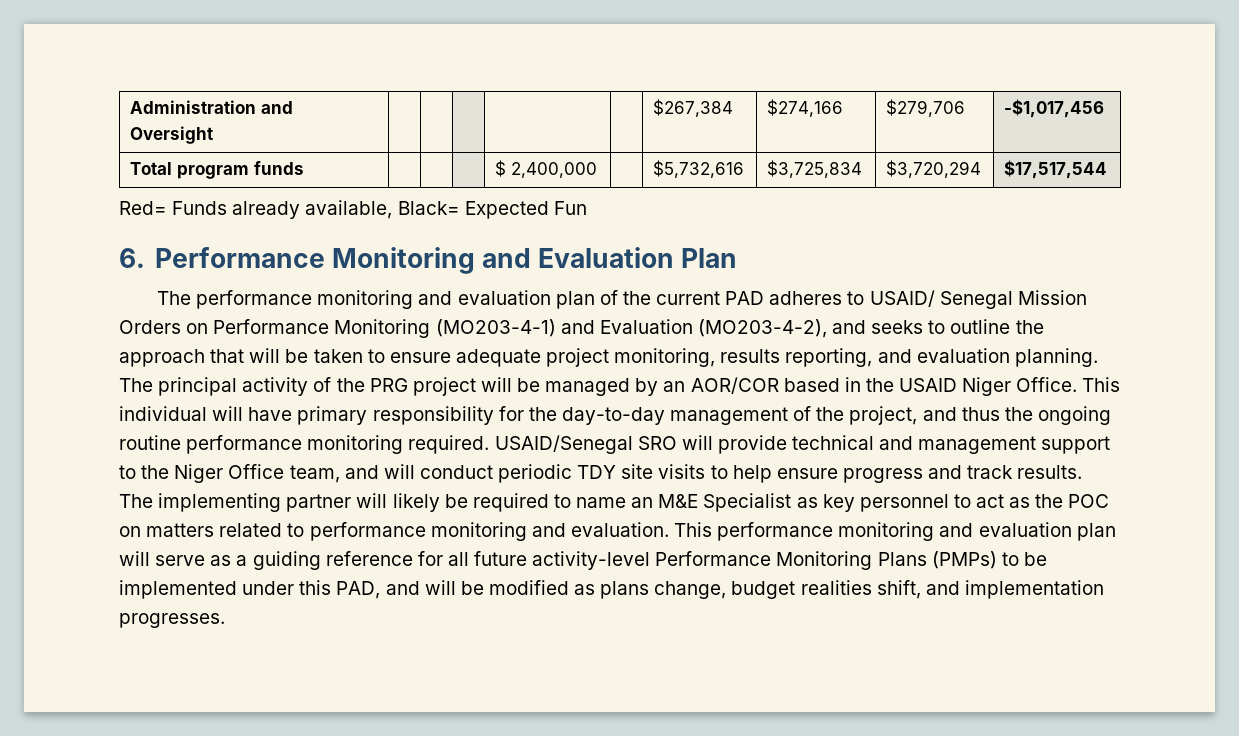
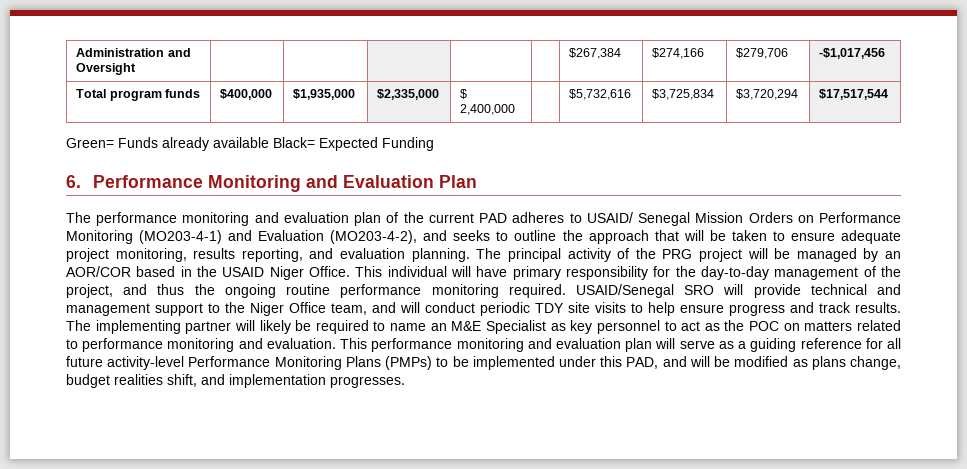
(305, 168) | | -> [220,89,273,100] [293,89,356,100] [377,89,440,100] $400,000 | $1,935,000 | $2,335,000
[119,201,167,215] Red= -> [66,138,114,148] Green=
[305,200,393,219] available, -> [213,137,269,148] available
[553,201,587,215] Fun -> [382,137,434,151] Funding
§
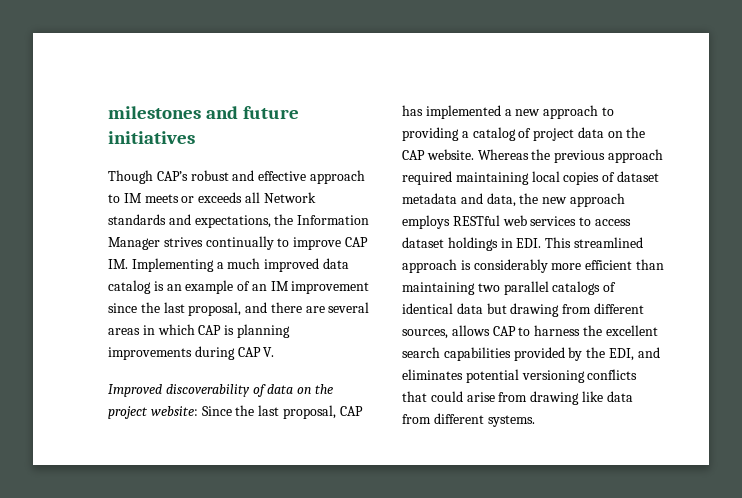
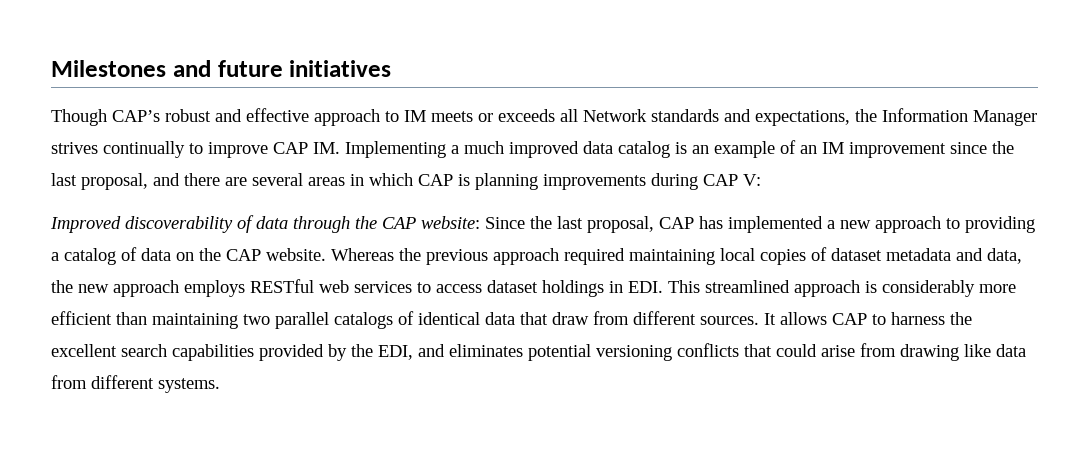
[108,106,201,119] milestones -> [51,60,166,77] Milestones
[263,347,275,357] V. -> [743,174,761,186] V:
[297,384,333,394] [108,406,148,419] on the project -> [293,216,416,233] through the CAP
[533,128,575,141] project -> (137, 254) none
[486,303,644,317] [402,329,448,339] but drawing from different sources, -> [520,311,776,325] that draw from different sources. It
§
▶ [EXERCISE DIRECTIONS] Retype the records above, but only those lines that fall between the line containing "[305,200,393,219] available, ->" and the line containing "[553,201,587,215] Fun ->", with both of those lines included, exactly as written.

▶ [RESPONSE]
[305,200,393,219] available, -> [213,137,269,148] available
[553,201,587,215] Fun -> [382,137,434,151] Funding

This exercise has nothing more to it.